One of the predominant issues with Bangladesh's banking sector is its penchant for handing out bad loans, which not only keeps the entire sector as the veritable bad apple that it has been for ages but also hurts our overall economy in the long run.
The International Monetary Fund recently cautioned that the inordinate amount of non-performing loans have the potential to trigger grave risks to our national banking infrastructure and advised the government to set up tighter restrictions to curb this malpractice going forward. Needless to say, this is an advise that the administration and our financial institutions should absolutely not sleep on.
According to the IMF's assessment, the volume of bad loans stands to increase to Tk30,000 crore if the rescheduled credits count as non-performing loans. This is not a figure that we wish to reach, let alone cross.

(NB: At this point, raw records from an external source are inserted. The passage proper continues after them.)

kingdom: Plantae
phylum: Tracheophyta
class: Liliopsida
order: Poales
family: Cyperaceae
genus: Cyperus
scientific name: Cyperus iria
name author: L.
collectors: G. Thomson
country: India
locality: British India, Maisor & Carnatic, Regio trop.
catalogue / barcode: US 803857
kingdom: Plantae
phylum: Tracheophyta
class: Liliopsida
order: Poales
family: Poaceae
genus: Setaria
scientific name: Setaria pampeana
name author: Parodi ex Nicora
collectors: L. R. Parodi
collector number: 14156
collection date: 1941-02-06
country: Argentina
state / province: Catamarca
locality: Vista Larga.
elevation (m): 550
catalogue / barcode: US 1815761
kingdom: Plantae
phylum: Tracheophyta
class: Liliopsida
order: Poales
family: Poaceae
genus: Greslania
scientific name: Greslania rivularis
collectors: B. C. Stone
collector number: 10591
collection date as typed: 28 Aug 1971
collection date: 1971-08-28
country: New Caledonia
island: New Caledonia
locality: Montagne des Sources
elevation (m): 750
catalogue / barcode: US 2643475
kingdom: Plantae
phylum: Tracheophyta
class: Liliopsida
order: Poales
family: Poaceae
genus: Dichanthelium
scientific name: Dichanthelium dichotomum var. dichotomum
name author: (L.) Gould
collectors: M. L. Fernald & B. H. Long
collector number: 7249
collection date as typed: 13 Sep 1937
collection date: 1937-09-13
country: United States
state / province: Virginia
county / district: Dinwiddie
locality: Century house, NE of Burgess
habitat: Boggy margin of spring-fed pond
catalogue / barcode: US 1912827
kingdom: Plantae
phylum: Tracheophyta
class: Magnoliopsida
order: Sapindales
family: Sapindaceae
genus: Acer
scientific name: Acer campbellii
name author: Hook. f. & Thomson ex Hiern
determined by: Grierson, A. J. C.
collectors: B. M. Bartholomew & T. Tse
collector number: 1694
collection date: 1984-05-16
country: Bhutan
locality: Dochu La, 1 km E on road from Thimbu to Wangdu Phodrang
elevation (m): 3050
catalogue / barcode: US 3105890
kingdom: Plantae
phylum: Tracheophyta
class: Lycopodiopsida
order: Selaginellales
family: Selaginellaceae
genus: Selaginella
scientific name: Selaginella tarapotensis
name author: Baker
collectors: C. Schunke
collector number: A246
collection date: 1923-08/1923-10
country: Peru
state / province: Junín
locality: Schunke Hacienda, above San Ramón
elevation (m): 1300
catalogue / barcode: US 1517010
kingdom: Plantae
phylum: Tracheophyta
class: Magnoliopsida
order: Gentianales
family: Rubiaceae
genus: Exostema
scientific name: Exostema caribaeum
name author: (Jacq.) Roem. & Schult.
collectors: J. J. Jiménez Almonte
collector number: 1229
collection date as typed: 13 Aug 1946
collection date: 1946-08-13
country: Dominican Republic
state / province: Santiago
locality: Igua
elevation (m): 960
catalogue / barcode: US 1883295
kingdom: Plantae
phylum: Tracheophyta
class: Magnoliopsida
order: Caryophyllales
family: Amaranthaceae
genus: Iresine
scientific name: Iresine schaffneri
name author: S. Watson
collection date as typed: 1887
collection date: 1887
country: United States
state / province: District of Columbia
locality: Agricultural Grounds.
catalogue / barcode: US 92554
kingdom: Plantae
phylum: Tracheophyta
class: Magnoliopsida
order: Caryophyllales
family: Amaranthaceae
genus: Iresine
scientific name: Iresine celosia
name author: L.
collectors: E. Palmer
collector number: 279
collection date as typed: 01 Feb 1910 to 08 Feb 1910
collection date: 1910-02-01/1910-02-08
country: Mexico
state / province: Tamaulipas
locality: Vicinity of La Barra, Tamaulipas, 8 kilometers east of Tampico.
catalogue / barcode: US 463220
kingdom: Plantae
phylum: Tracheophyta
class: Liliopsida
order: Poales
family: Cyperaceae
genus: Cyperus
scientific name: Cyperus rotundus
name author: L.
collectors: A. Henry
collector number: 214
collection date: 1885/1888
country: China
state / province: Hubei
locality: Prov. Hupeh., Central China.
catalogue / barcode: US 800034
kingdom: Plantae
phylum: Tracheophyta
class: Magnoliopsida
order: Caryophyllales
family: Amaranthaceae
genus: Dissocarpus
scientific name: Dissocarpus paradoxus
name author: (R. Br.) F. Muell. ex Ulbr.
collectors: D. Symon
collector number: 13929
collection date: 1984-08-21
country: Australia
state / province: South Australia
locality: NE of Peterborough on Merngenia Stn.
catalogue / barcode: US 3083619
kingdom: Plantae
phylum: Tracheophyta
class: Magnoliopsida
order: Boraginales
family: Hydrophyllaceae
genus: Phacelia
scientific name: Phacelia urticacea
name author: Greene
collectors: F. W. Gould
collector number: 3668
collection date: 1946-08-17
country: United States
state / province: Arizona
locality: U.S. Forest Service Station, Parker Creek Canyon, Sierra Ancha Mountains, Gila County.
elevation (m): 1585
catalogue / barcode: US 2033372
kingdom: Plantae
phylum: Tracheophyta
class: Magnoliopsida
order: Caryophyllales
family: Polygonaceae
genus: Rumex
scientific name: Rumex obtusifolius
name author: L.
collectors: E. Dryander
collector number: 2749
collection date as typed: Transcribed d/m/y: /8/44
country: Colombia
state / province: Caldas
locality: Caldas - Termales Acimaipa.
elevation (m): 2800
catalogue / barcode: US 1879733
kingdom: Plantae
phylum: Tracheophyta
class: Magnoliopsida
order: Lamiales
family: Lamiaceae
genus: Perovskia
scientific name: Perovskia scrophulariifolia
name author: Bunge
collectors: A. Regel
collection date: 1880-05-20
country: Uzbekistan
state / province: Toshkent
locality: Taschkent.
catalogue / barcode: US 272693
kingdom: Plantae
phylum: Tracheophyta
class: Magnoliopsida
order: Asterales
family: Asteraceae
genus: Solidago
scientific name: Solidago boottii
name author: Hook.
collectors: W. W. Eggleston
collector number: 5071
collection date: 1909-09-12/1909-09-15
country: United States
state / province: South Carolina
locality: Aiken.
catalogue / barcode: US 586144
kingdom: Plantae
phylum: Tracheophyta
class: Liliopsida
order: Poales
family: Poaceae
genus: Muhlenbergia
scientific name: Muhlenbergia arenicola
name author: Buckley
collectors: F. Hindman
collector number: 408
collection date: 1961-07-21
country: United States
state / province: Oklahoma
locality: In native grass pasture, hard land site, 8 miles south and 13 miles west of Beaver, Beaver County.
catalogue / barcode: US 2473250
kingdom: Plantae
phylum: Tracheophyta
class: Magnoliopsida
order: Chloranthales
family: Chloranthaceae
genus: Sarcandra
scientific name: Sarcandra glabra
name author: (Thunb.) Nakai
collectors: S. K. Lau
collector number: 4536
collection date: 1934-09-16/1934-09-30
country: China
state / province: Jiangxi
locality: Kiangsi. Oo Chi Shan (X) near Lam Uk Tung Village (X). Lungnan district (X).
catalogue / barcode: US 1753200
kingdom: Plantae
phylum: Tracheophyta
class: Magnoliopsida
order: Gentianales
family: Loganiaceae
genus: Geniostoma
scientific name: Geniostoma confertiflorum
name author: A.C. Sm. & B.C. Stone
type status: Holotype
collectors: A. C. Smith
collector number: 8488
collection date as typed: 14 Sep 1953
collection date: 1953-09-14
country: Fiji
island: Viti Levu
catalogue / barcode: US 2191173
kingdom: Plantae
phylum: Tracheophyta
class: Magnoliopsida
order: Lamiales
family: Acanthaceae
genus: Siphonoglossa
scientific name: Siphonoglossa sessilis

The fact that bad loans have been increasing ever higher can be chalked up to corruption, nepotism, favouritism, and political might -- factors which have continued to wreak absolute havoc when it comes to borrowing pushing the entire sector to the absolute edges of collapse.
To that end, few banks are as culpable as our state-owned banks. These banks have lent aggressively beyond their deposit amounts, thus overshooting the advance-to-deposit ratio that is to be maintained by all banks.
Letting ill-intentioned financial institutions get away with their ceaseless malpractice makes absolutely no sense for a nation with lofty economic ambitions. The authorities concerned must throw the book at these institutions if it wants our banking sector to have any fighting chance of recovering from its current state.
Our banking sector needs to start punishing bad borrowers and incentivizing the good ones if it wishes to avoid wrecking itself.